Task prompt:
Write out the material below word for word, starting with its first line and stopping after the line that contains "order: Lycopodiales".

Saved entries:

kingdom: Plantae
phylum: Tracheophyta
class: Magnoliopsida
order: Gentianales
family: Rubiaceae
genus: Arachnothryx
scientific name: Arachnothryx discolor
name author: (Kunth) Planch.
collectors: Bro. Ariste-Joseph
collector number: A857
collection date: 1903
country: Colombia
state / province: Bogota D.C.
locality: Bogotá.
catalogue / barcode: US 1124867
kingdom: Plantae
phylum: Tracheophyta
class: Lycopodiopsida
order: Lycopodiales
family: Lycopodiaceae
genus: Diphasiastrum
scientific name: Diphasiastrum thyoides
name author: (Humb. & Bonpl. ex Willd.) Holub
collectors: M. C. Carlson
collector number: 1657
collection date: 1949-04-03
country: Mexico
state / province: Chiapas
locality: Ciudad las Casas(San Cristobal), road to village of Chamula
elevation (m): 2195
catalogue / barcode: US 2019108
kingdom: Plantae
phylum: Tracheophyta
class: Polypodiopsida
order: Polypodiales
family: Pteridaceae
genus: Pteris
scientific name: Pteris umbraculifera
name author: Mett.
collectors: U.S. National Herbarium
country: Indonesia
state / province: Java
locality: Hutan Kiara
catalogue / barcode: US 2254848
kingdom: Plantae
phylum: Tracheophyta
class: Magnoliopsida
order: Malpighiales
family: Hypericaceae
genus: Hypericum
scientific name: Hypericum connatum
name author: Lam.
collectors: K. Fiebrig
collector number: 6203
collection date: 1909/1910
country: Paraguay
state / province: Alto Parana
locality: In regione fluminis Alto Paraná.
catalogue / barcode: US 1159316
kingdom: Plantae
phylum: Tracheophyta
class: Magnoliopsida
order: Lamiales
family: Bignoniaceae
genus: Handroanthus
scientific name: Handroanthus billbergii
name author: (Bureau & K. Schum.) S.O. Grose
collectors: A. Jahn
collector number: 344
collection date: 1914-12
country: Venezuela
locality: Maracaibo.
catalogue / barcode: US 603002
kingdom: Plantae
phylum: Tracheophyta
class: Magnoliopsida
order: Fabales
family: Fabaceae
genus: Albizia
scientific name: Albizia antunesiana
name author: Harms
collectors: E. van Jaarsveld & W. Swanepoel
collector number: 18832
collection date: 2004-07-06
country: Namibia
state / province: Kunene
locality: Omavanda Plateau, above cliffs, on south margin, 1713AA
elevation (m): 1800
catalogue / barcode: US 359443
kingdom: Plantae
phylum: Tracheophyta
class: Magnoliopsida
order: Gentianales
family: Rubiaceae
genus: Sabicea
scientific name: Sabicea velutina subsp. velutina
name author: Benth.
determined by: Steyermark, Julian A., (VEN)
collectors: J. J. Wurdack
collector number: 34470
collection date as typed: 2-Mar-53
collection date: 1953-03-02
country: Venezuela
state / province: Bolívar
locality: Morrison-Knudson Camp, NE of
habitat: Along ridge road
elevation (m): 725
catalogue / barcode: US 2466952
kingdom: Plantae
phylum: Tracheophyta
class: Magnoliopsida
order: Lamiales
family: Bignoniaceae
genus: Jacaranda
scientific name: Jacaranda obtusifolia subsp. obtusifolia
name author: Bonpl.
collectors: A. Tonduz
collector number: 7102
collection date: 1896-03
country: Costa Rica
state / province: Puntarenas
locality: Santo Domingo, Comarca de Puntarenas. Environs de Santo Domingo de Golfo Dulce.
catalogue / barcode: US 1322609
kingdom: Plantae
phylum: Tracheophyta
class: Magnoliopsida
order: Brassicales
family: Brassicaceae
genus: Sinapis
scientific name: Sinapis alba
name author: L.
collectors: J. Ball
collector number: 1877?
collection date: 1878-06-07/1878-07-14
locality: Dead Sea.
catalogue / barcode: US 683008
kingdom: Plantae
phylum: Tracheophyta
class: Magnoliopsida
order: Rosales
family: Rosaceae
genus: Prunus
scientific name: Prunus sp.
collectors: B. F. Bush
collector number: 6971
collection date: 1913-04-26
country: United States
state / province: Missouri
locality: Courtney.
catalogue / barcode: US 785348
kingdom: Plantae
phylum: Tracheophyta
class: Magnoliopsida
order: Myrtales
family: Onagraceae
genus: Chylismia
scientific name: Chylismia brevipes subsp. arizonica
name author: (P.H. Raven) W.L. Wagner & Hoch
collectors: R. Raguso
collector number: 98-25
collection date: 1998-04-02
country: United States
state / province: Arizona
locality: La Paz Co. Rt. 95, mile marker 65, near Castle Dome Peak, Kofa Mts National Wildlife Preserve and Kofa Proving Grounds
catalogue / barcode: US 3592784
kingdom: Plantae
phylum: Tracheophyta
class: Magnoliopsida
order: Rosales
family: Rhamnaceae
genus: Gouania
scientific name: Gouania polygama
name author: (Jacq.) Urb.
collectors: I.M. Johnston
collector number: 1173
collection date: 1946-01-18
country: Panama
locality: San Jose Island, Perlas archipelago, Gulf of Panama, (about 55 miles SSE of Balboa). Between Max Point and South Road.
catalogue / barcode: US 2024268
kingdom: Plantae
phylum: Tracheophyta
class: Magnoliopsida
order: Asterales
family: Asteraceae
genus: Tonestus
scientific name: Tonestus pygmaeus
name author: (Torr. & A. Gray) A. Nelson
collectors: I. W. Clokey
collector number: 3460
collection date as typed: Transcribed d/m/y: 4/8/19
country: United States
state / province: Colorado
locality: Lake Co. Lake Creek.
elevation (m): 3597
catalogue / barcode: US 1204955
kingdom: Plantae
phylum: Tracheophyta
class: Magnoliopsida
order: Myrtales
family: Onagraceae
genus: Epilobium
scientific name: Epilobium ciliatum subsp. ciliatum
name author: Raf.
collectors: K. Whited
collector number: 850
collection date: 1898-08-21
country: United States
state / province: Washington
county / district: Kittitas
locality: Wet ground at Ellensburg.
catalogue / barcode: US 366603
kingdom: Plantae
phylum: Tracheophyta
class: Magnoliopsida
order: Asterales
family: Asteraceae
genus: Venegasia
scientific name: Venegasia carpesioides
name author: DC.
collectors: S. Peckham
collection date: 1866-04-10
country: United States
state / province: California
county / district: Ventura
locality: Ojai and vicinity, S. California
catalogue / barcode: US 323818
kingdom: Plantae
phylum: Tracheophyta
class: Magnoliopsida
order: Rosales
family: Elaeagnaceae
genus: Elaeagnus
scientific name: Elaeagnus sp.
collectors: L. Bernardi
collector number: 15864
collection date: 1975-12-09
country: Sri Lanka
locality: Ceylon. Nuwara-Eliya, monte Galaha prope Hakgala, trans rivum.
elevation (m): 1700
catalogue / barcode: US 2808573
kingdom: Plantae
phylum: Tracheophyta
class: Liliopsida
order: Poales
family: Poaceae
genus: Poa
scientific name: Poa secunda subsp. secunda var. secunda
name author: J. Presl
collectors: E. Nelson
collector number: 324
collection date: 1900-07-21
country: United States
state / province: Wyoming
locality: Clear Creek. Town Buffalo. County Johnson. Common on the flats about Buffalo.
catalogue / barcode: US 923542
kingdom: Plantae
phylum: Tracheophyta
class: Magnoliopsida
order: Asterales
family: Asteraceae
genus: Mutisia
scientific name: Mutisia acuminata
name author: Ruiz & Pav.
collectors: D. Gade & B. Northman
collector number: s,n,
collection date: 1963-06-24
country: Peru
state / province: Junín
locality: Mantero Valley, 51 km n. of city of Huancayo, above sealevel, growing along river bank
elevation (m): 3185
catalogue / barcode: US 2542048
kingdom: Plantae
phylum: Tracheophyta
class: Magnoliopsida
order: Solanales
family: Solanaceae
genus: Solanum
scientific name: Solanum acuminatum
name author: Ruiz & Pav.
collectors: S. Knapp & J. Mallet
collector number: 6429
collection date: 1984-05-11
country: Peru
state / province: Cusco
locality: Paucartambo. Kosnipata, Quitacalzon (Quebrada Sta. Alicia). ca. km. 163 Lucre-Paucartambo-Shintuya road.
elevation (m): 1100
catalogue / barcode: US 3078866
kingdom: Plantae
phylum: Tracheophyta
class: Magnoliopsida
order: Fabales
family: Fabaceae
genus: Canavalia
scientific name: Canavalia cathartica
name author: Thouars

Answer for the task:
kingdom: Plantae
phylum: Tracheophyta
class: Magnoliopsida
order: Gentianales
family: Rubiaceae
genus: Arachnothryx
scientific name: Arachnothryx discolor
name author: (Kunth) Planch.
collectors: Bro. Ariste-Joseph
collector number: A857
collection date: 1903
country: Colombia
state / province: Bogota D.C.
locality: Bogotá.
catalogue / barcode: US 1124867
kingdom: Plantae
phylum: Tracheophyta
class: Lycopodiopsida
order: Lycopodiales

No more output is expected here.